Brief: Without the pictures, repeat all of the data exactly as it appears below.

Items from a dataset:
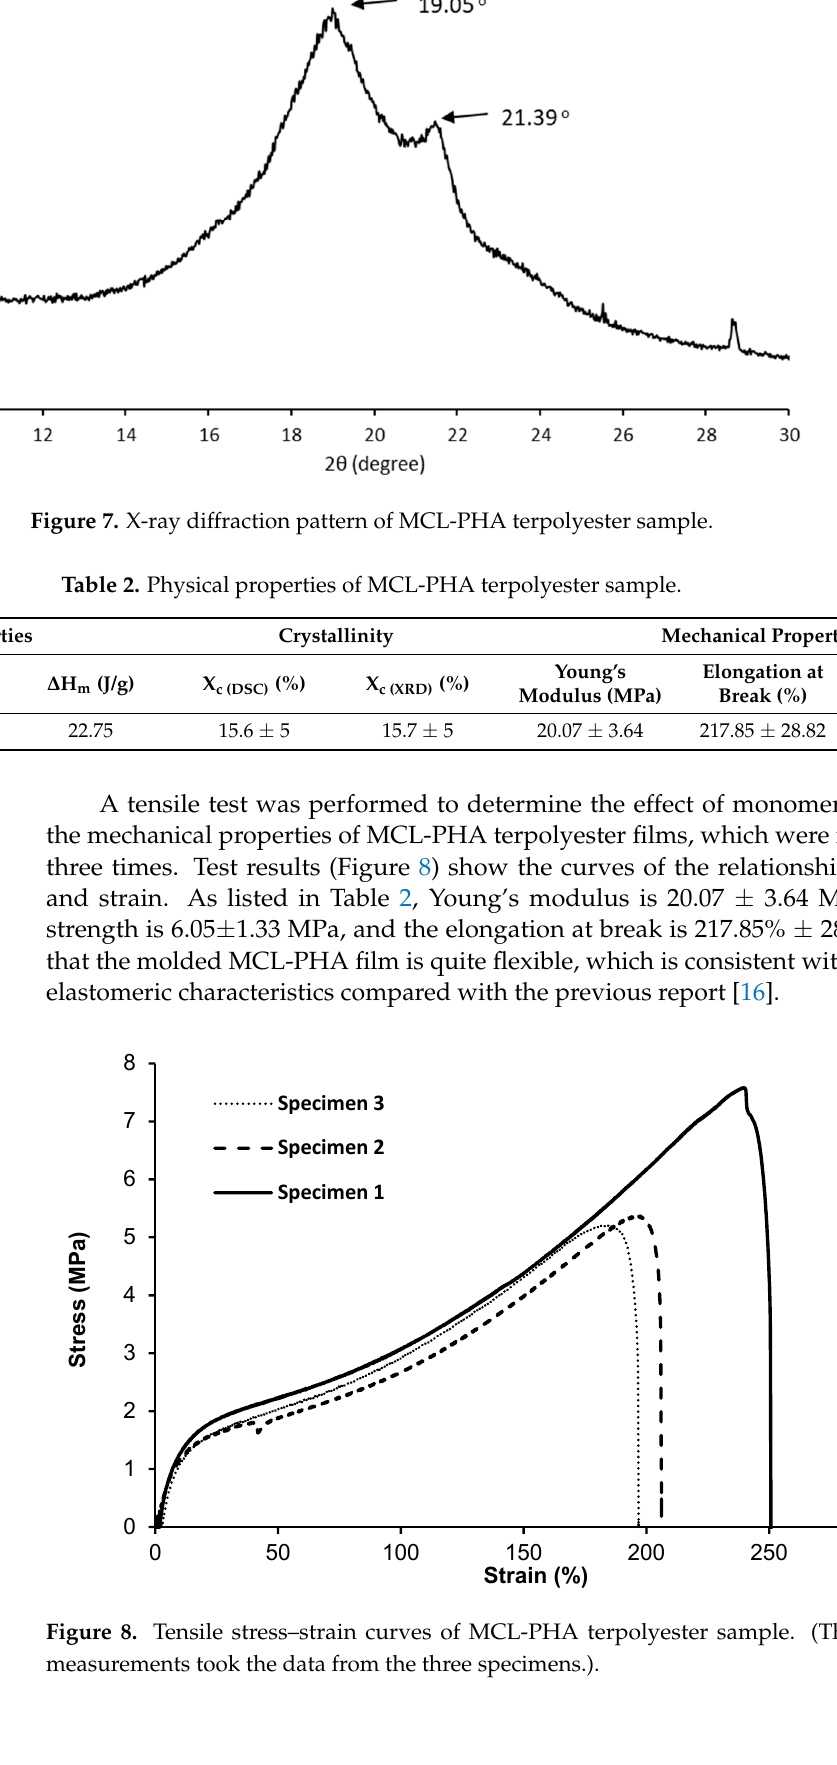
Figure 8. Tensile stress–strain curves of MCL-PHA terpolyester sample. (The repeated 3-time measurements took the data from the three specimens.) Table 2. Physical properties of MCL-PHA terpolyester sample.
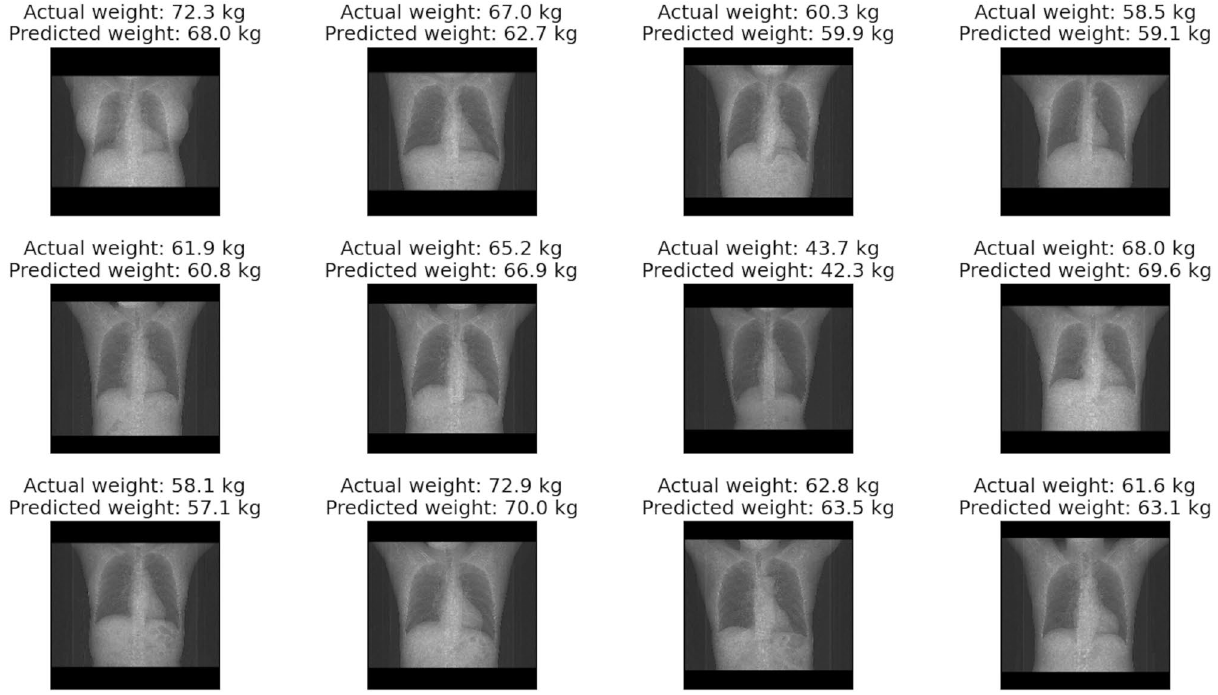
Figure 5. Representative cases of our CNN-based approach for predicting body weight in chest datasets. The upper row shows the actual body weight, and the lower row shows the predicted body weight from our CNN- based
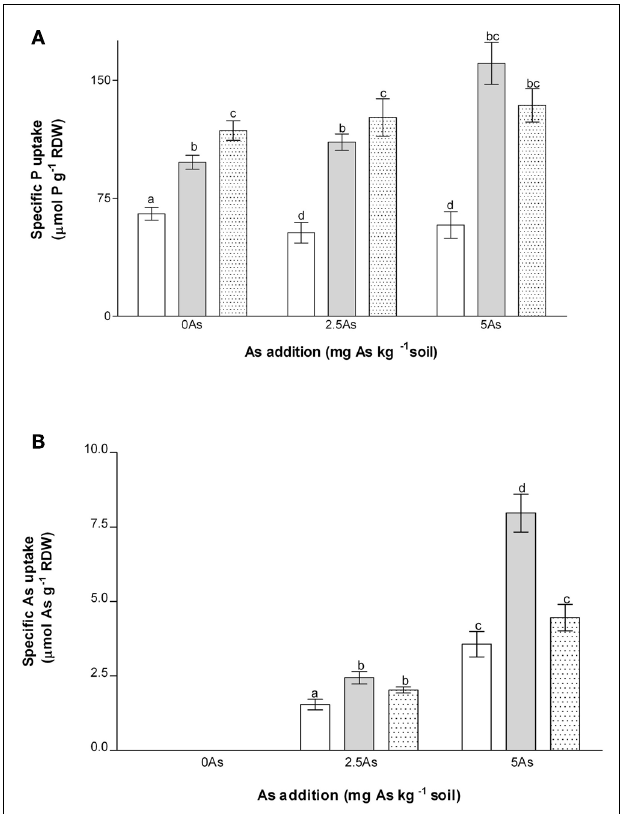
FIGURE 3 | Effects ofAs and inoculation on specific P uptake (A) and specificAs uptake (B) of non-mycorrhizal (open bars) and mycorrhizal ( G. intraradices , gray bars and G. mosseae , dotted bars) medic ( Medicago truncatula ) grown in pots with different phosphorus (P) levels, 10 and 20mgPkg − 1 soil (LP and HP, respectively) and with no arsenic (As) added to the soil (0As) or at rates of 2.5 and 5mgAskg − 1 soil (2.5As and 5As, respectively). Data are presented as mean values ± SEM ( n = 10, except for treatment group NM, 5 As where n = 8). For specific P uptake (A) the interactions between As and inoculation and between P and As were significant ( P = 0.001 and 0.002, respectively). For specific As uptake (B) the interaction between As and inoculation was significant ( P = 0.0001). In each panel the same letters indicate no significant difference between treatment groups at the 5% level.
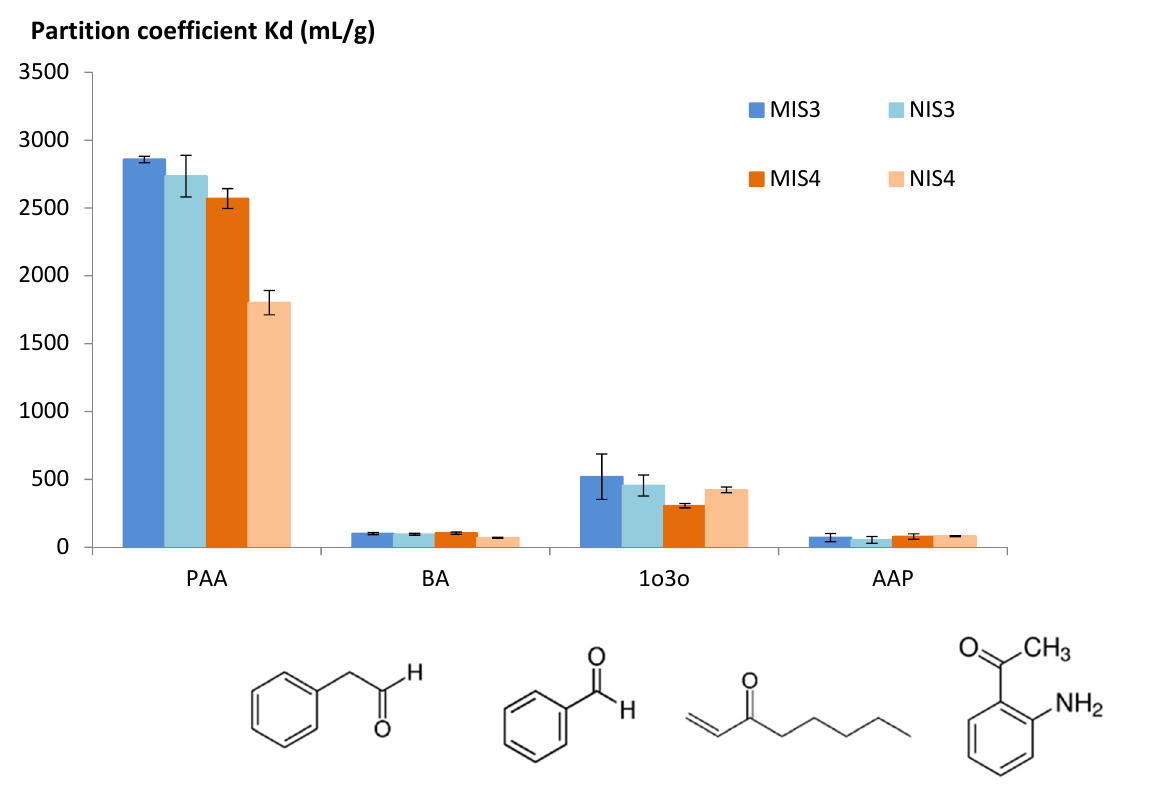
Figure 2. Partition coefficient in water/EtOH (90/10; v / v ). Phenylacetaldehyde (PAA), Benzaldehyde (BA), 1-octen-3-one (1o3o) and 2-aminoacetophenone (AAP). Error bars represent standard deviation.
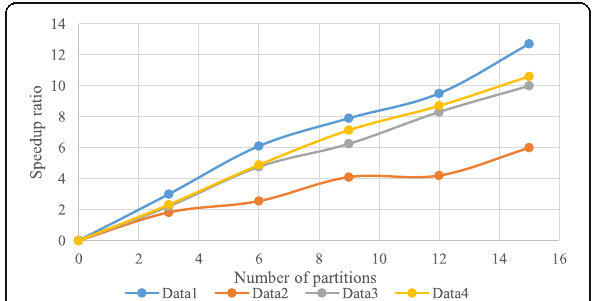
Fig. 3 Speedup performance test on different datasets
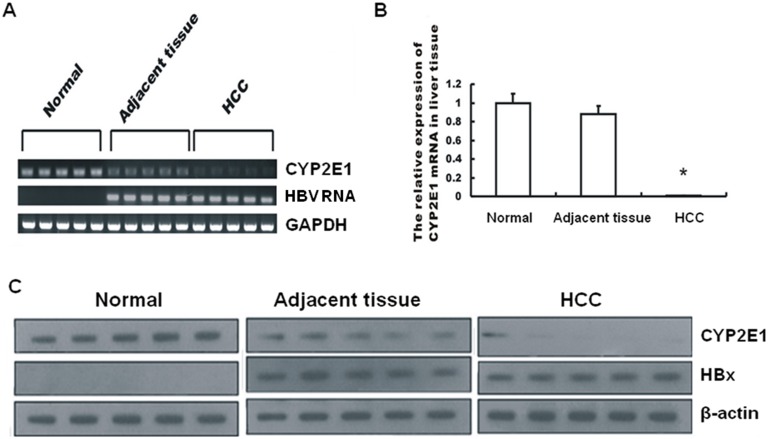
Enhanced HBx expression correlates with lowered CYP2E1 level in livers of HCC patients.(A) CYP2E1 and HBV RNA were determined by RT-PCR using GAPDH as an internal control in surgically resected human normal hepatic tissue, HCC tissue and its adjacent tissues. (B) CYP2E1 mRNA level was detected by real time quantitative PCR. (C) CYP2E1 and HBx protein were measured by Western blotting using β-actin as an internal control. The values were represented as the mean±standard deviation; *, P<0.001 vs. normal tissue or the adjacent tissue.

Output:
Figure 8. Tensile stress–strain curves of MCL-PHA terpolyester sample. (The repeated 3-time measurements took the data from the three specimens.) Table 2. Physical properties of MCL-PHA terpolyester sample.
Figure 5. Representative cases of our CNN-based approach for predicting body weight in chest datasets. The upper row shows the actual body weight, and the lower row shows the predicted body weight from our CNN- based
FIGURE 3 | Effects ofAs and inoculation on specific P uptake (A) and specificAs uptake (B) of non-mycorrhizal (open bars) and mycorrhizal ( G. intraradices , gray bars and G. mosseae , dotted bars) medic ( Medicago truncatula ) grown in pots with different phosphorus (P) levels, 10 and 20mgPkg − 1 soil (LP and HP, respectively) and with no arsenic (As) added to the soil (0As) or at rates of 2.5 and 5mgAskg − 1 soil (2.5As and 5As, respectively). Data are presented as mean values ± SEM ( n = 10, except for treatment group NM, 5 As where n = 8). For specific P uptake (A) the interactions between As and inoculation and between P and As were significant ( P = 0.001 and 0.002, respectively). For specific As uptake (B) the interaction between As and inoculation was significant ( P = 0.0001). In each panel the same letters indicate no significant difference between treatment groups at the 5% level.
Figure 2. Partition coefficient in water/EtOH (90/10; v / v ). Phenylacetaldehyde (PAA), Benzaldehyde (BA), 1-octen-3-one (1o3o) and 2-aminoacetophenone (AAP). Error bars represent standard deviation.
Fig. 3 Speedup performance test on different datasets
Enhanced HBx expression correlates with lowered CYP2E1 level in livers of HCC patients.(A) CYP2E1 and HBV RNA were determined by RT-PCR using GAPDH as an internal control in surgically resected human normal hepatic tissue, HCC tissue and its adjacent tissues. (B) CYP2E1 mRNA level was detected by real time quantitative PCR. (C) CYP2E1 and HBx protein were measured by Western blotting using β-actin as an internal control. The values were represented as the mean±standard deviation; *, P<0.001 vs. normal tissue or the adjacent tissue.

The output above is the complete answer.